Paul Hindemith: Complete Viola Works
Vol.2: Sonatas for Viola & Piano and Solo Viola
Tabea Zimmermann (Viola), Thomas Hoppe (Klavier)
myrios classics MYR011
Avec cet enregistrement de toutes les sonates pour alto solo (op. 11 n°5 ; op. 25 n°1 ; op. 31 n°4 ; 1937) ainsi que pour alto et piano (op. 11 n°4 ; op. 25 n°4 ; 1939) Tabea Zimmermann achève l’interprétation sur CD de toutes les œuvres pour alto de Hindemith. Ces enregistrements, d’un très haut niveau, font figure de référence et il est fort probable qu’ils ne puissent jamais être dépassés. Après son enregistrement remarquable de l’ensemble des œuvres pour alto avec orchestre, on pouvait s’attendre à cette parfaite technique d’exécution. Mais sa musicalité fort éloquente est d’autant plus saisissante que Hindemith a écrit ces sonates à des époques totalement différentes. Dans leur habitus stylistique, elles vont de l’impressionnisme à un type de classicisme bien particulier, en passant par la nouvelle objectivité et, dans leur expression, évoluent d’une mélancolie harmonieuse et réservée à un déchaînement frénétique.
Une comparaison avec les interprétations traditionnelles de ces œuvres fournit une première impression de l’art de l’interprétation de Tabea Zimmermann. Cette altiste comprend, par exemple, l’indication « tranquille » du 1er mouvement de la Sonate duo op. 11 n°4, comme une instruction d’expression et le joue, merveilleusement assistée par Thomas Hoppe, avec des timbres harmonieux et détendus ; ceux-ci créent un tempo bien adapté qui permet à ces sons de se développer entièrement. Et, comme l’on pouvait si attendre, elle articule la directive « exécuter avec une lourdeur bizarre » - que Hindemith a placée en tête de la sixième variation fuguée du mouvement final de cette sonate - bien plus par un jeu différencié de la chromatique que par un jeu saccadé et rythmé. Cette interprétation procure un effet inattendu et bizarrement lourd aux mesures 146 à 151 de la composition. En revanche, les traits qu’elle imprime au premier mouvement de la Sonate solo op. 11 n°5 produisent un effet d’improvisation libre comme s’il ne trouvait pas de suite contraignante ; une impression compensée – en un certain sens de manière complémentaire - par la forme bien régulière et, pour ainsi dire, « architecturale » de la passacaille du mouvement final qui est travaillée selon le même thème que celui du premier mouvement.

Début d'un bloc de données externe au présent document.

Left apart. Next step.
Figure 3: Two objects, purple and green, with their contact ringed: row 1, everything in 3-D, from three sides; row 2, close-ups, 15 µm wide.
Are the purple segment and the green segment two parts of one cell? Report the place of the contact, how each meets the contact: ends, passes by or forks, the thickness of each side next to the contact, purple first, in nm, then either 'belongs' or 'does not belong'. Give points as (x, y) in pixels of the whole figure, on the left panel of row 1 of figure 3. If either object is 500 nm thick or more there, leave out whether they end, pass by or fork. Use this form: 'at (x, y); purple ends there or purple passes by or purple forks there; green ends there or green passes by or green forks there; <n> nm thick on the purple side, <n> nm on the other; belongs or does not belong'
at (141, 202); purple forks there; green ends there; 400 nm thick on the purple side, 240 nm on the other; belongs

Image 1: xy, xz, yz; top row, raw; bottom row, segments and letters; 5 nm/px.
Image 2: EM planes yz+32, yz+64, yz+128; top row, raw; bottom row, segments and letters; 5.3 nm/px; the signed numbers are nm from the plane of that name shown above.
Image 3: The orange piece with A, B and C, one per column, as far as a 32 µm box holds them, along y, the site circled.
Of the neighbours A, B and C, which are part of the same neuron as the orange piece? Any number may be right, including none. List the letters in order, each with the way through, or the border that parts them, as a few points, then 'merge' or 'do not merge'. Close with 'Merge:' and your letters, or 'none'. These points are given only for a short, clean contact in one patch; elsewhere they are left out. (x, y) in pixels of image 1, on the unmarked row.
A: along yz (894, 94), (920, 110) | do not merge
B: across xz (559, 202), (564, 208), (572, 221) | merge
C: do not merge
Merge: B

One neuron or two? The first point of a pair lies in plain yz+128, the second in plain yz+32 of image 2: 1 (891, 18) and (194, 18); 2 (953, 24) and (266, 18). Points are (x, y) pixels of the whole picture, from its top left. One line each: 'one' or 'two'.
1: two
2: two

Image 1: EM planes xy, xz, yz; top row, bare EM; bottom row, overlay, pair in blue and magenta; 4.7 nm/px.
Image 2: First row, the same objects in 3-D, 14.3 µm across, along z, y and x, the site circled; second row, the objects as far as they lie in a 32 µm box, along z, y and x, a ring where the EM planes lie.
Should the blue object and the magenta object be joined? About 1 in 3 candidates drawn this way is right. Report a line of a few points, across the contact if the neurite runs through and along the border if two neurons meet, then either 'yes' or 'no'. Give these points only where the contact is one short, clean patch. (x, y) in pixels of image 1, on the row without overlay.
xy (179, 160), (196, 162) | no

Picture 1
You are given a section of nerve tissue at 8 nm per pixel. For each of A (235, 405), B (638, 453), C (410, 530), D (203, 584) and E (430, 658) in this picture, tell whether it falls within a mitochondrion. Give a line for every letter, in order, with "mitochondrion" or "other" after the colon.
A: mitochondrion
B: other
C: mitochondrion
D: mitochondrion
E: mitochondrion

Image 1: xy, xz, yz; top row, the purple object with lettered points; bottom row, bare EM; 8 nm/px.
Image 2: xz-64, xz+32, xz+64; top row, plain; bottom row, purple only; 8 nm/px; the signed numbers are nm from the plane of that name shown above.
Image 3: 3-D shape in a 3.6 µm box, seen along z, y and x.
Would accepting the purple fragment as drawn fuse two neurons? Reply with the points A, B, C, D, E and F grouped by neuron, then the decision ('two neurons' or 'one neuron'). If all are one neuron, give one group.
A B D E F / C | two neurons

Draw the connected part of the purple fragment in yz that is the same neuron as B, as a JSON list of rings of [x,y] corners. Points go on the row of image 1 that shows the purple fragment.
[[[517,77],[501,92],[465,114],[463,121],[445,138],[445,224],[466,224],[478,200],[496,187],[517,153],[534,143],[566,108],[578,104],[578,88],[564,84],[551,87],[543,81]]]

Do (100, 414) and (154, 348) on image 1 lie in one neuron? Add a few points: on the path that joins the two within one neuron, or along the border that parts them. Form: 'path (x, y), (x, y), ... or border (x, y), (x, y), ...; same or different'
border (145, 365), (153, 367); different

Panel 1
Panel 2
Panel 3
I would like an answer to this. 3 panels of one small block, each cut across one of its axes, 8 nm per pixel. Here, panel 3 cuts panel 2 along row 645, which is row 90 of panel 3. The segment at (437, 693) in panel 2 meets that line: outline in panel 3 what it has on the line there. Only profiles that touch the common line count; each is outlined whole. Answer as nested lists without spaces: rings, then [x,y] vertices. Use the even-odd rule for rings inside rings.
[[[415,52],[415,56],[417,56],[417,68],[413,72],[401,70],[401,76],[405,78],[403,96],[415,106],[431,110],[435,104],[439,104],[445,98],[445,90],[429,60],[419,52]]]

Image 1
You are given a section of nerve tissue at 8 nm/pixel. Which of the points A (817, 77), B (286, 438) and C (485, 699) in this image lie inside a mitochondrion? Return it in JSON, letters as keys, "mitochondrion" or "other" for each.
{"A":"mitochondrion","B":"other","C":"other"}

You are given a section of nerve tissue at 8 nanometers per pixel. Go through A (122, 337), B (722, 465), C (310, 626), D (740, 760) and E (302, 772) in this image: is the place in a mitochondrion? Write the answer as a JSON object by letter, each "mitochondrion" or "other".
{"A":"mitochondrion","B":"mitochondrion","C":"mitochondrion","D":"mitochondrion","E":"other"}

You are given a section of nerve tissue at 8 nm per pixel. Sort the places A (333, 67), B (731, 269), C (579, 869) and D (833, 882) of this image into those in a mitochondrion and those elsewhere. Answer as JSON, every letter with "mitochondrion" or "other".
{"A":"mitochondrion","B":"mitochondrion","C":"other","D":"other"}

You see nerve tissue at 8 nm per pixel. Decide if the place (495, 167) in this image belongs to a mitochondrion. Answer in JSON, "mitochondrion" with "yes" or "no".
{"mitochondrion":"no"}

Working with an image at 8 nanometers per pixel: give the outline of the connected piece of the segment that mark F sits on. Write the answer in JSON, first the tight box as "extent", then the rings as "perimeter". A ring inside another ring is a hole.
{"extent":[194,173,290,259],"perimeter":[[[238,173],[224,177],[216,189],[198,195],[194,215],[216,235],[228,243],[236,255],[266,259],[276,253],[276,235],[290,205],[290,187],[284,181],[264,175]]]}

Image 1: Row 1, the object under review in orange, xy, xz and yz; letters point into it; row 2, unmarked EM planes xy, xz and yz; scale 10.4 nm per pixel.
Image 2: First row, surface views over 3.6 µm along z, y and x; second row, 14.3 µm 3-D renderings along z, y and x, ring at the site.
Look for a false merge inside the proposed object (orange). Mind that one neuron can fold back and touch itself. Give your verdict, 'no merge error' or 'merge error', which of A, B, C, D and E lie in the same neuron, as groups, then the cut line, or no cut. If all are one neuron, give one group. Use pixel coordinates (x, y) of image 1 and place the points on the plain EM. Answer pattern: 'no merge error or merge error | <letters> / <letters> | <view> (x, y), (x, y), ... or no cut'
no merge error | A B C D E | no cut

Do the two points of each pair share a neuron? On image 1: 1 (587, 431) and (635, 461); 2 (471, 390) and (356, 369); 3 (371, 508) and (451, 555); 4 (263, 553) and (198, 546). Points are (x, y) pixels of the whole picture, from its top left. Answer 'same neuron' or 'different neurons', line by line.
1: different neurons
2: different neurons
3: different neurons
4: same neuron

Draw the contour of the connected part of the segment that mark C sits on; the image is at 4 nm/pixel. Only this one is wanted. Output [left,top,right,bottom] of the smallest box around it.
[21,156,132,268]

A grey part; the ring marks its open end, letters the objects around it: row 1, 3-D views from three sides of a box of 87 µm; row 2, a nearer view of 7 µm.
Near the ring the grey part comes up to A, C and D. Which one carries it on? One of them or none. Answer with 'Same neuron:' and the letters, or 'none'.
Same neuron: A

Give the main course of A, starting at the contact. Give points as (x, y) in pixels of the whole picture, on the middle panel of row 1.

Tabea Zimmermann nuance le déroulement unitaire et rythmique du premier mouvement de la Sonate solo op. 31 n°4 – avec lequel Hindemith fait allusion au prélude de la Partita pour violon seul en mi majeur de Bach – sous une forme dynamique et articulée : d’une part, grâce à une « rythmique d’illusion » ainsi nommée par Ligeti, qui, en réduisant les suites accentuées, donne l’impression que la musique s’accélère ; d’autre part, grâce à une interprétation dynamique et extrêmement subtile, comme si, à la mesure 25 et suiv. ou 78 et suiv., la musique se dérobait continuellement, puis se rapprochait à nouveau. Cet ensemble contribue tout simplement à nous faire entendre des passages musicaux au caractère tout à fait inédit. Dans la partie médiane du final de la Sonate duo op. 25 n°4 – cette sonate, avec ses mouvements extérieurs, est considérée comme le paradigme d’une « objectivité » sordide et grossière – l’interprète trouve un ton qui donne à ce mouvement un caractère presque mystérieux. Par rapport au style plutôt sobre et concertant de la musique, il agit ainsi avec encore plus de profondeur. Les passages pizzicato du mouvement central de la Sonate solo de 1937 nous familiarisent avec une articulation des positions d’accords encore jamais entendus jusqu’à présent et dont l’importance musicale nous rappelle le célèbre pizzicato de Bartók qui consiste à faire claquer la corde sur la touche. Dans la reprise du premier mouvement de la grande Sonate duo de 1939, l’altiste, accompagnée de Thomas Hoppe, interprète subtilement l’importante variation musicale de la configuration rythmique et métrique des thèmes. Et pour finir, Tabea Zimmermann déclenche le célèbre quatrième mouvement de la Sonate solo op. 25 n°1, régulièrement recomposé par Schulhoff, Karl Amadeus Hartmann et même par Ligeti, et portant l’instruction notoire « Tempo effréné. Déchaîné. La beauté du son s’avère accessoire. » - non seulement avec une technique d’exécution artistique - mais lui octroie aussi une toute nouvelle forme de « beauté » musicale. Bref : cet ensemble constitue un acte d’interprétation pour Hindemith!